Difficile fermare la mente nel suo volo. Bello sentire il richiamo della luce rossa d'ottobre, inseguire nuove mete. Oltre i silenzi ed i coni d'ombra che procurano atterraggi di fortuna. In bilico tra sensi pieni e risvegli opachi, energie e stanchezze, vecchi progetti e nuove cose. La vita scorre veloce, tra giorni fitti, interminabili, per accorgersi, quasi smarrendosi, che una settimana è finita. Interazioni. Parole ritrovate e posate. Offerte ad altri occhi.

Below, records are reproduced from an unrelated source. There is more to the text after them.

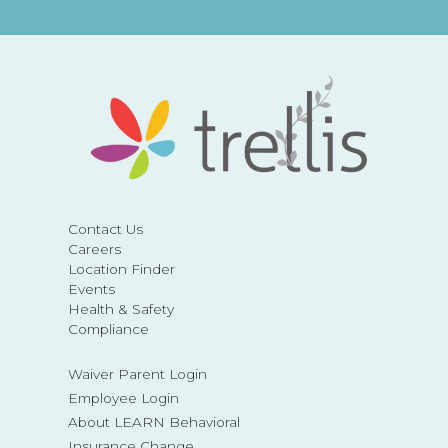
Contact Us
Careers
Location Finder
Events
Health & Safety
Compliance
Waiver Parent Login
Employee Login
About LEARN Behavioral
Insurance Change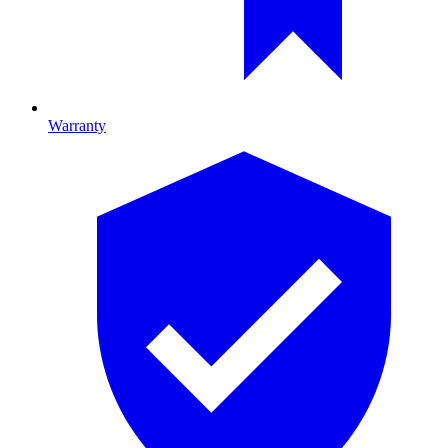
Warranty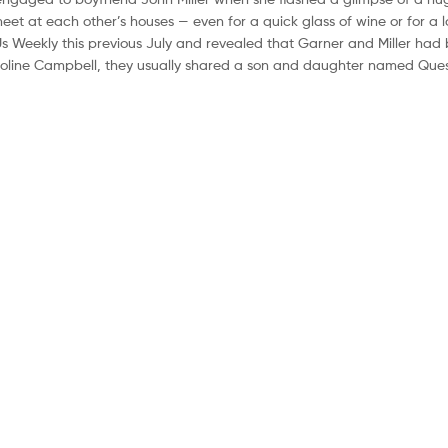
et at each other’s houses — even for a quick glass of wine or for a 
Us Weekly this previous July and revealed that Garner and Miller had 
 Caroline Campbell, they usually shared a son and daughter named Ques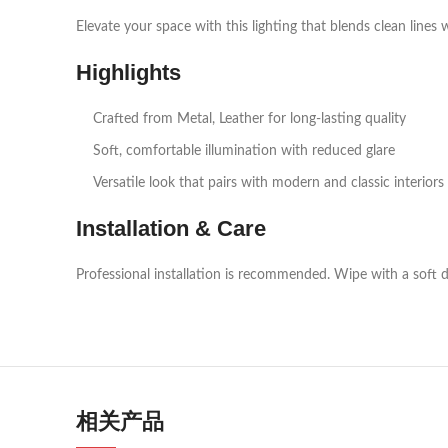
Elevate your space with this lighting that blends clean lines 
Highlights
Crafted from Metal, Leather for long‑lasting quality
Soft, comfortable illumination with reduced glare
Versatile look that pairs with modern and classic interiors
Installation & Care
Professional installation is recommended. Wipe with a soft d
相关产品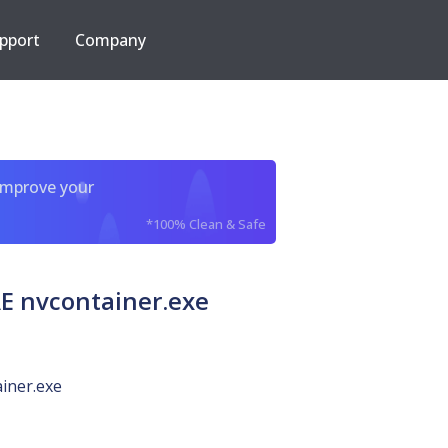
pport
Company
improve your
*100% Clean & Safe
 nvcontainer.exe
iner.exe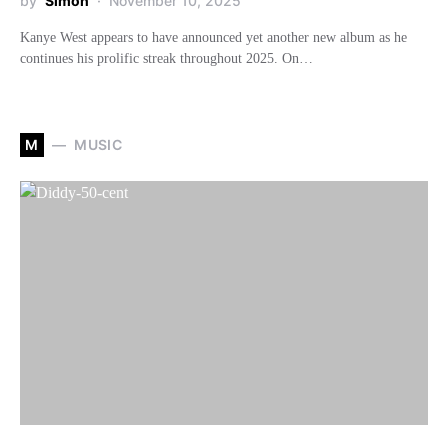
by
Simon
November 10, 2025
Kanye West appears to have announced yet another new album as he
continues his prolific streak throughout 2025. On…
M
MUSIC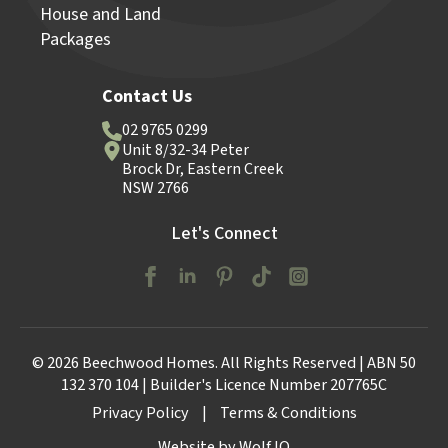
House and Land
Packages
Contact Us
02 9765 0299
Unit 8/32-34 Peter
Brock Dr, Eastern Creek
NSW 2766
Let's Connect
© 2026 Beechwood Homes. All Rights Reserved | ABN 50
132 370 104 | Builder's Licence Number 207765C
Privacy Policy
|
Terms & Conditions
Website by Wolf IQ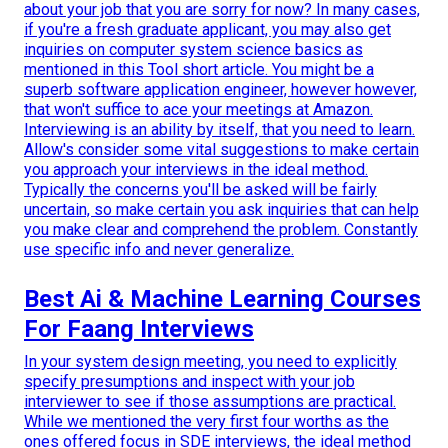
about your job that you are sorry for now? In many cases,
if you're a fresh graduate applicant, you may also get
inquiries on computer system science basics as
mentioned in this Tool short article. You might be a
superb software application engineer, however however,
that won't suffice to ace your meetings at Amazon.
Interviewing is an ability by itself, that you need to learn.
Allow's consider some vital suggestions to make certain
you approach your interviews in the ideal method.
Typically the concerns you'll be asked will be fairly
uncertain, so make certain you ask inquiries that can help
you make clear and comprehend the problem. Constantly
use specific info and never generalize.
Best Ai & Machine Learning Courses
For Faang Interviews
In your system design meeting, you need to explicitly
specify presumptions and inspect with your job
interviewer to see if those assumptions are practical.
While we mentioned the very first four worths as the
ones offered focus in SDE interviews, the ideal method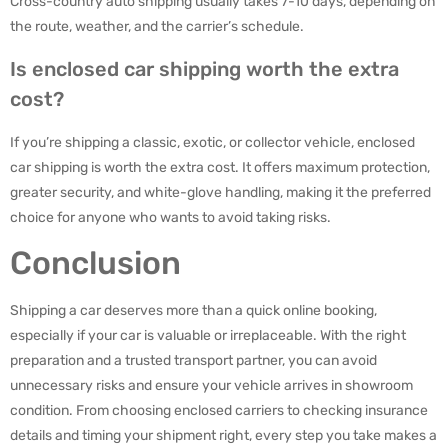
Cross-country auto shipping usually takes 7-10 days, depending on
the route, weather, and the carrier’s schedule.
Is enclosed car shipping worth the extra
cost?
If you’re shipping a classic, exotic, or collector vehicle, enclosed
car shipping is worth the extra cost. It offers maximum protection,
greater security, and white-glove handling, making it the preferred
choice for anyone who wants to avoid taking risks.
Conclusion
Shipping a car deserves more than a quick online booking,
especially if your car is valuable or irreplaceable. With the right
preparation and a trusted transport partner, you can avoid
unnecessary risks and ensure your vehicle arrives in showroom
condition. From choosing enclosed carriers to checking insurance
details and timing your shipment right, every step you take makes a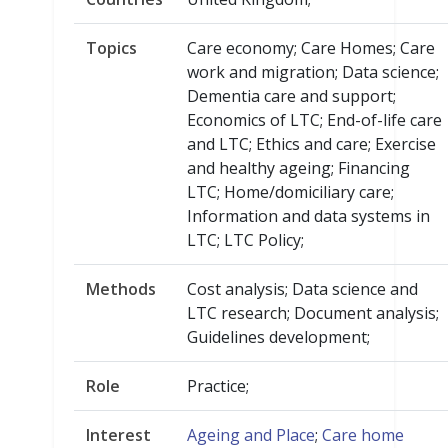
Topics
Care economy; Care Homes; Care
work and migration; Data science;
Dementia care and support;
Economics of LTC; End-of-life care
and LTC; Ethics and care; Exercise
and healthy ageing; Financing
LTC; Home/domiciliary care;
Information and data systems in
LTC; LTC Policy;
Methods
Cost analysis; Data science and
LTC research; Document analysis;
Guidelines development;
Role
Practice;
Interest
Ageing and Place
;
Care home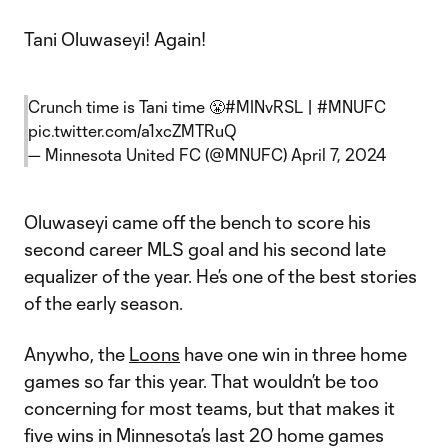
Tani Oluwaseyi! Again!
Crunch time is Tani time 😤
#MINvRSL
|
#MNUFC
pic.twitter.com/a1xcZMTRuQ
— Minnesota United FC (@MNUFC)
April 7, 2024
Oluwaseyi came off the bench to score his
second career MLS goal and his second late
equalizer of the year. He’s one of the best stories
of the early season.
Anywho, the
Loons
have one win in three home
games so far this year. That wouldn’t be too
concerning for most teams, but that makes it
five wins in Minnesota’s last 20 home games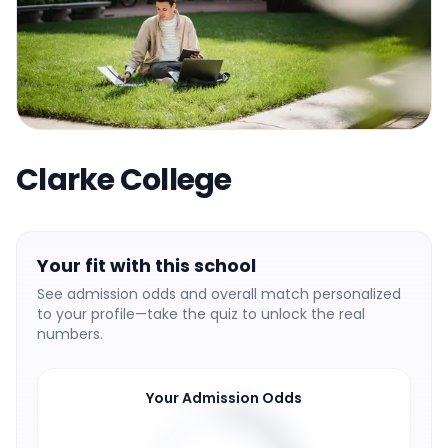
Clarke College
Your fit with this school
See admission odds and overall match personalized
to your profile—take the quiz to unlock the real
numbers.
Your Admission Odds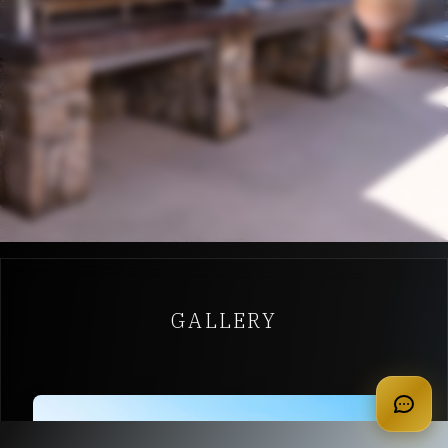
GALLERY
apply for membership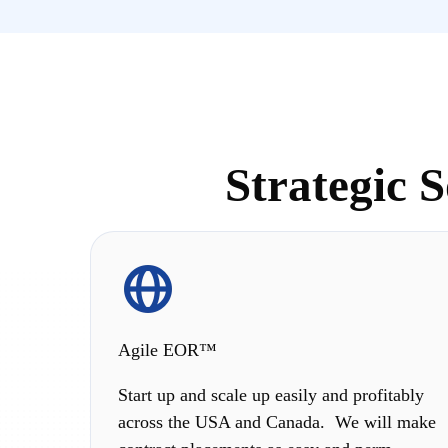
Strategic 
Agile EOR™
Start up and scale up easily and profitably
across the USA and Canada. We will make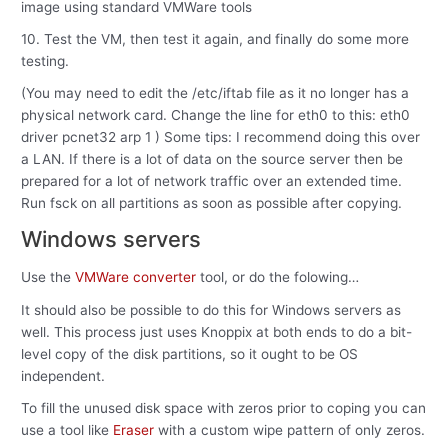
image using standard VMWare tools
10. Test the VM, then test it again, and finally do some more
testing.
(You may need to edit the /etc/iftab file as it no longer has a
physical network card. Change the line for eth0 to this: eth0
driver pcnet32 arp 1 ) Some tips: I recommend doing this over
a LAN. If there is a lot of data on the source server then be
prepared for a lot of network traffic over an extended time.
Run fsck on all partitions as soon as possible after copying.
Windows servers
Use the
VMWare converter
tool, or do the folowing…
It should also be possible to do this for Windows servers as
well. This process just uses Knoppix at both ends to do a bit-
level copy of the disk partitions, so it ought to be OS
independent.
To fill the unused disk space with zeros prior to coping you can
use a tool like
Eraser
with a custom wipe pattern of only zeros.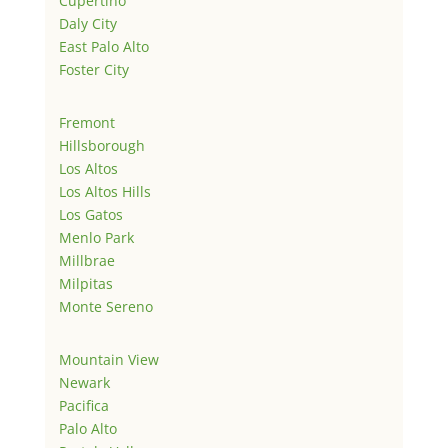
Cupertino
Daly City
East Palo Alto
Foster City
Fremont
Hillsborough
Los Altos
Los Altos Hills
Los Gatos
Menlo Park
Millbrae
Milpitas
Monte Sereno
Mountain View
Newark
Pacifica
Palo Alto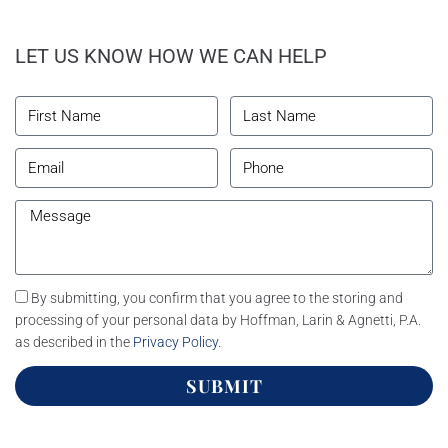
LET US KNOW HOW WE CAN HELP
By submitting, you confirm that you agree to the storing and
processing of your personal data by Hoffman, Larin & Agnetti, P.A.
as described in the
Privacy Policy
.
SUBMIT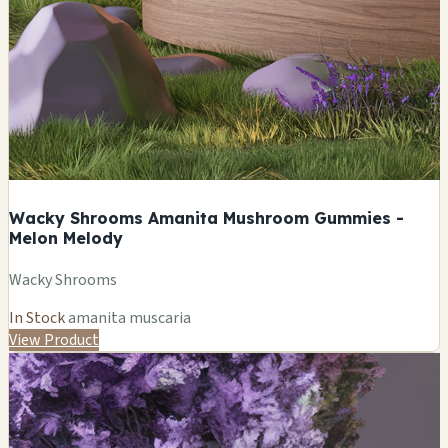
Wacky Shrooms Amanita Mushroom Gummies -
Melon Melody
Wacky Shrooms
In Stock
amanita muscaria
View Product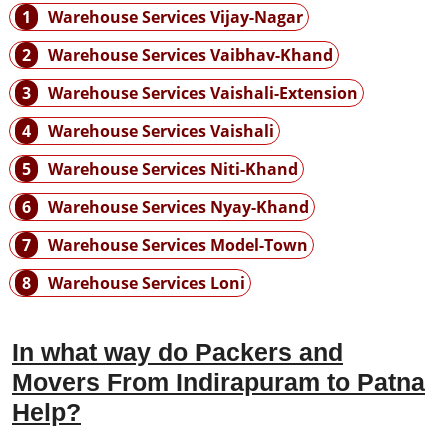
1
Warehouse Services Vijay-Nagar
2
Warehouse Services Vaibhav-Khand
3
Warehouse Services Vaishali-Extension
4
Warehouse Services Vaishali
5
Warehouse Services Niti-Khand
6
Warehouse Services Nyay-Khand
7
Warehouse Services Model-Town
8
Warehouse Services Loni
In what way do Packers and
Movers From Indirapuram to Patna
Help?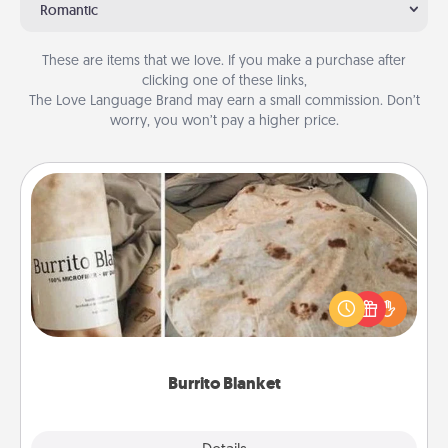
Romantic
These are items that we love. If you make a purchase after
clicking one of these links,
The Love Language Brand may earn a small commission. Don’t
worry, you won’t pay a higher price.
Burrito Blanket
A Burrito Blanket makes the perfect gift for the
foodie who loves to cozy up.
Burrito Blanket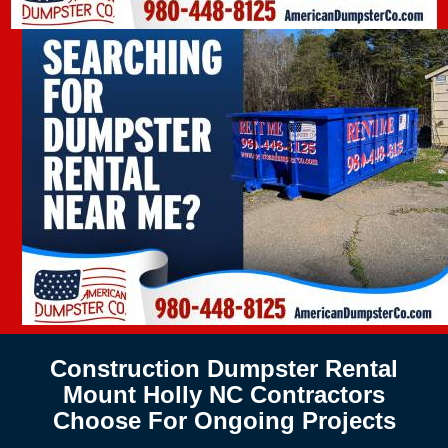
Construction Dumpster Rental
Mount Holly NC Contractors
Choose For Ongoing Projects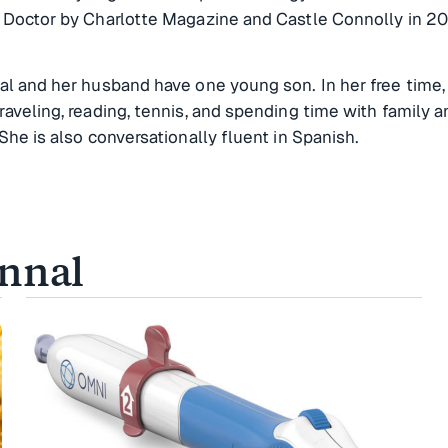
p Doctor by Charlotte Magazine and Castle Connolly in 2
al and her husband have one young son. In her free time,
raveling, reading, tennis, and spending time with family a
 She is also conversationally fluent in Spanish.
innal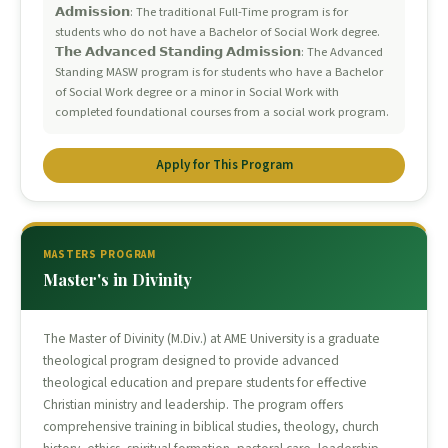
𝗔𝗱𝗺𝗶𝘀𝘀𝗶𝗼𝗻: The traditional Full-Time program is for
students who do not have a Bachelor of Social Work degree.
𝗧𝗵𝗲 𝗔𝗱𝘃𝗮𝗻𝗰𝗲𝗱 𝗦𝘁𝗮𝗻𝗱𝗶𝗻𝗴 𝗔𝗱𝗺𝗶𝘀𝘀𝗶𝗼𝗻: The Advanced
Standing MASW program is for students who have a Bachelor
of Social Work degree or a minor in Social Work with
completed foundational courses from a social work program.
Apply for This Program
MASTERS PROGRAM
Master's in Divinity
The Master of Divinity (M.Div.) at AME University is a graduate
theological program designed to provide advanced
theological education and prepare students for effective
Christian ministry and leadership. The program offers
comprehensive training in biblical studies, theology, church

"Come se si staccasse il tramonto dall’orizzonte,
giù in fondo,
un treno all’impazzata percorre la fuga del cielo
tra il sogno e l’incubo
un’inquietudine che la veglia non può interpretare.
Quell’immagine sa di nenie orientali,
salmodiare incalzante a bolero,
da spartito folle,
una vaniglia piccante
che arde di zenzero e avvolge di brivido,
solleva in volo e impietrisce il cuore.
E la fuga incalza
libera
guidata a semicerchio là,
nell’arco di confine del mondo visibile
prigione di nastri nell’intreccio del quotidiano, pigramente annebbiato
dal non-si-sa-come-e-quando.
Il confine dei papaveri tende all’oblìo
un incendio di abissi
offerti
su un binario infinito."
Rugose, scomposte, isole.
Battito di ciglia. Istante vuoto.
Kartica. Buffo nome per una persona, ma i suoi l’avevano scelto così, indugiando qualche giorno su JasmineUPC, dopo aver scartato Georgia e Verdana. Quel nome le dava un’arial un po’ bookman old style ed un certo impact. Lei dentro si sentiva un po’ century gothic, ma l’effetto che faceva agli altri era indubitabilmente più comic sans MS. Questo le spiaceva un po’.